◆ **The task**
Report the count of lines below that include "VAUJOURS", without any other text.

◆ **Task material**
= = = =

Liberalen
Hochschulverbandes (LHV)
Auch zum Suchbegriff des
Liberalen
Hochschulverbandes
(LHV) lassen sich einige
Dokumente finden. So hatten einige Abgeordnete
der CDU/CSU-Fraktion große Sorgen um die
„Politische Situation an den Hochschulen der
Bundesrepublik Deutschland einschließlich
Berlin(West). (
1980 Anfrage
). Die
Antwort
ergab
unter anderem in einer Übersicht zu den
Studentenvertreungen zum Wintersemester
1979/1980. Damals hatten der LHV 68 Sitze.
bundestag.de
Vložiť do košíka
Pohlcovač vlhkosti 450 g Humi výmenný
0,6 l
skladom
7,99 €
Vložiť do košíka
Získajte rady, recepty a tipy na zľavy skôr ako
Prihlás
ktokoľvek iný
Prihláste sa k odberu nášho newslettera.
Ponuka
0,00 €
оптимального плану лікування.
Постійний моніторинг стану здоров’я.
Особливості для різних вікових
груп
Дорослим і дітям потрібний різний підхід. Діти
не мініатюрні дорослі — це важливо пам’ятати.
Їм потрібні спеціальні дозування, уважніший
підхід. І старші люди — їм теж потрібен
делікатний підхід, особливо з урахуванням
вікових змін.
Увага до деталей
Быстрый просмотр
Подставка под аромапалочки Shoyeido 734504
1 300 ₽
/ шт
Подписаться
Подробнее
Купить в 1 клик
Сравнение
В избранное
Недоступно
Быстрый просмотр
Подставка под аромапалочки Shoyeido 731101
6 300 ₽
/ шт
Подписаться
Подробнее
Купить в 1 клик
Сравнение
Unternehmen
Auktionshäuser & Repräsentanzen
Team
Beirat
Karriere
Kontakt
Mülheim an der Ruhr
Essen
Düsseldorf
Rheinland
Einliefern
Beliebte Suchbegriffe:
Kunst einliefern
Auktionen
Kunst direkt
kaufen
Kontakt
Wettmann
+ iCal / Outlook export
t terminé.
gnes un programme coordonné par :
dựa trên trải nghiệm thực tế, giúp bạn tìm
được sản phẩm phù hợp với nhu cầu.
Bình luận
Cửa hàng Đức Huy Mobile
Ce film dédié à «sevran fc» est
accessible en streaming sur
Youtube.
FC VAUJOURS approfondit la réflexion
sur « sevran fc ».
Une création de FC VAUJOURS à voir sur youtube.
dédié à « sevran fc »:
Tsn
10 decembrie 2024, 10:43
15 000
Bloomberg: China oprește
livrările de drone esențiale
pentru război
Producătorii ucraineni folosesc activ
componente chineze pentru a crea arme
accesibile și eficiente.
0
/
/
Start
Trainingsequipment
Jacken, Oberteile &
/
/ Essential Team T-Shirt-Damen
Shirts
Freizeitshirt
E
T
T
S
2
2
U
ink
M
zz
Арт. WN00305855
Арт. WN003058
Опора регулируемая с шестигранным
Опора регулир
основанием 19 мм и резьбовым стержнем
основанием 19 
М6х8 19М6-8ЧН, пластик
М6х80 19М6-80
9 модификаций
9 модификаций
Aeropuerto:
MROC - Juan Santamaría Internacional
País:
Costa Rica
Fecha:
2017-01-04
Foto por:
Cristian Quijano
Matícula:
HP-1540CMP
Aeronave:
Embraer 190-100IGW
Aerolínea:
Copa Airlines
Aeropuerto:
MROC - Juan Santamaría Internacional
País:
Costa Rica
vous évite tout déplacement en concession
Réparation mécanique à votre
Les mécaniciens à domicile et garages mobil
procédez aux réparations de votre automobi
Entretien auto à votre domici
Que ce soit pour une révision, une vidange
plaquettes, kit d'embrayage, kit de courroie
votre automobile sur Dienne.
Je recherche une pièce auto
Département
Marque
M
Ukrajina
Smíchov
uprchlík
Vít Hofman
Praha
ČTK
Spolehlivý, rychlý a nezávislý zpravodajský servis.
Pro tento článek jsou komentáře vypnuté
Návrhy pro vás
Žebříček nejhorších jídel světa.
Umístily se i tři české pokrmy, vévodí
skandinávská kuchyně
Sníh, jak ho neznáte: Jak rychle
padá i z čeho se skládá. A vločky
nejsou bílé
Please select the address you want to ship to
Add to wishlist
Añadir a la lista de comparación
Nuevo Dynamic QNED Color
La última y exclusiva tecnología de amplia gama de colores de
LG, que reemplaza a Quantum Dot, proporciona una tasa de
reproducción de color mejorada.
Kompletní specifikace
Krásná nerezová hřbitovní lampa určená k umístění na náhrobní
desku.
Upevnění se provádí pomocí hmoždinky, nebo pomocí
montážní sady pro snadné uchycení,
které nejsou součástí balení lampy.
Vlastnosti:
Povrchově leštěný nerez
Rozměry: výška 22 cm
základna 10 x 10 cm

= = = =

◆ **Result of this exercise**
2